Давид опустил голову и тихо произнес:
— Это правда.
— И ради Анны ты должен поехать в Квебек, — продолжал Черный Охотник с такой нежностью в голосе, что Давиду, который стоял, опустив глаза в землю, показалось, что говорит его мать. — Город завладел помыслами Анны, в ней живет сильное желание оставаться там, и это желание, впрочем, так же естественно, как и твоя любовь к лесам, окружающим тебя. Когда-нибудь ты привезешь ее обратно сюда. Ты должен победить! Когда ты достигнешь того, что Анна рисовала тебе, она сама тогда рада будет вернуться в замок Гронден. Ты понял меня, Давид? Ты не находишь, что я прав?
— Я много думал в последнее время, и порой меня охватывал страх. Но теперь мне все ясно. Вы действительно правы.
— И ты всегда останешься тем же честным человеком, каким был до сих пор?
— Да.
— И не позволишь большому городу нанести тебе поражение?
— Никогда.
— И всегда будешь хранить в душе ту чистоту, которая составляет часть наших лесов?
— Да, всегда.
— Тогда поезжай, мой мальчик, и наступит день, когда Анна Сен-Дени вернется сюда вместе с тобой.
Серый ноябрь 1754 года тяжело повис над Новой Францией, словно зловещее знамение. Ни разу в продолжение всего месяца не показалось в небе солнце, но в то же время не выпадал и снег, который несколько оживил бы серую мрачную землю.

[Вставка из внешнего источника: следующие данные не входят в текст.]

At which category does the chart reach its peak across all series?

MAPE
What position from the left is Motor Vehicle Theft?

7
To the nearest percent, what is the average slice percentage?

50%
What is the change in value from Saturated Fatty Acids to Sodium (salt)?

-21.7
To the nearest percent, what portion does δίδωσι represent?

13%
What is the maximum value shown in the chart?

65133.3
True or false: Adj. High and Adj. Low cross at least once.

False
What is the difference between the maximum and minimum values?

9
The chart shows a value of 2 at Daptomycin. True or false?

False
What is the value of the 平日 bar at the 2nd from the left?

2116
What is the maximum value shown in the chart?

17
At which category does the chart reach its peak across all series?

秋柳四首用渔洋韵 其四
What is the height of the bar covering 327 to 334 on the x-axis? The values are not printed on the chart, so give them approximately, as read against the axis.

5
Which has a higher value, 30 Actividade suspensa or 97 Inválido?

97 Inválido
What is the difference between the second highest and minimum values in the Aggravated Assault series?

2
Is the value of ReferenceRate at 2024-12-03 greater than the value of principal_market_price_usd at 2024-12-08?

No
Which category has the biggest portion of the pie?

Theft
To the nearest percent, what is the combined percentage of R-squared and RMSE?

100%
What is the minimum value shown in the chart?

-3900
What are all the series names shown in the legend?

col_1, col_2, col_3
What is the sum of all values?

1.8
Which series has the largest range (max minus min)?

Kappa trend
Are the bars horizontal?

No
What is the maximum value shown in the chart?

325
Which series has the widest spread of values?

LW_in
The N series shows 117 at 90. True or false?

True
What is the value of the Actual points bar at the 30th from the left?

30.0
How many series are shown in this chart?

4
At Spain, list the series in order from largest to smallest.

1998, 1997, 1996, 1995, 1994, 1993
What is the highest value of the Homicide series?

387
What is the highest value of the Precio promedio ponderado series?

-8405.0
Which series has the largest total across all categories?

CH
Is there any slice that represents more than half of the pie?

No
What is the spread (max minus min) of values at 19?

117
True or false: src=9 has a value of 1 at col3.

Среди холода и мрака неслась лодка, в которой Давид и Черный Охотник спешили по реке Ришелье к реке Святого Лаврентия, чтобы оттуда пуститься прямиком к Квебеку. На второй день плавания они вошли в реку Святого Лаврентия, где она расширяется среди островов озера Святого Петра. На третий день они миновали Николет, и вдали показались богатые владения могущественных баронов, населявших земли между тремя реками и Квебеком.
Четвертый день был еще мрачнее предыдущих, и казалось, сплошная тяжелая серая мгла облекала всю землю. Сумерки уже надвигались, когда Черный Охотник направил лодку к берегу близ леса Силлери. И только тогда он сказал Давиду, что дальше сопровождать его не будет.
Час спустя Давид направлялся к «Городу на скале», неся на спине котомку со всем своим имуществом и зажав в руке длинную винтовку. Пройдя несколько сот шагов по тропе, которую в течение многих десятков лет утаптывали и бароны, и вассалы, и воины Новой Франции, Давид увидел перед собой большой город.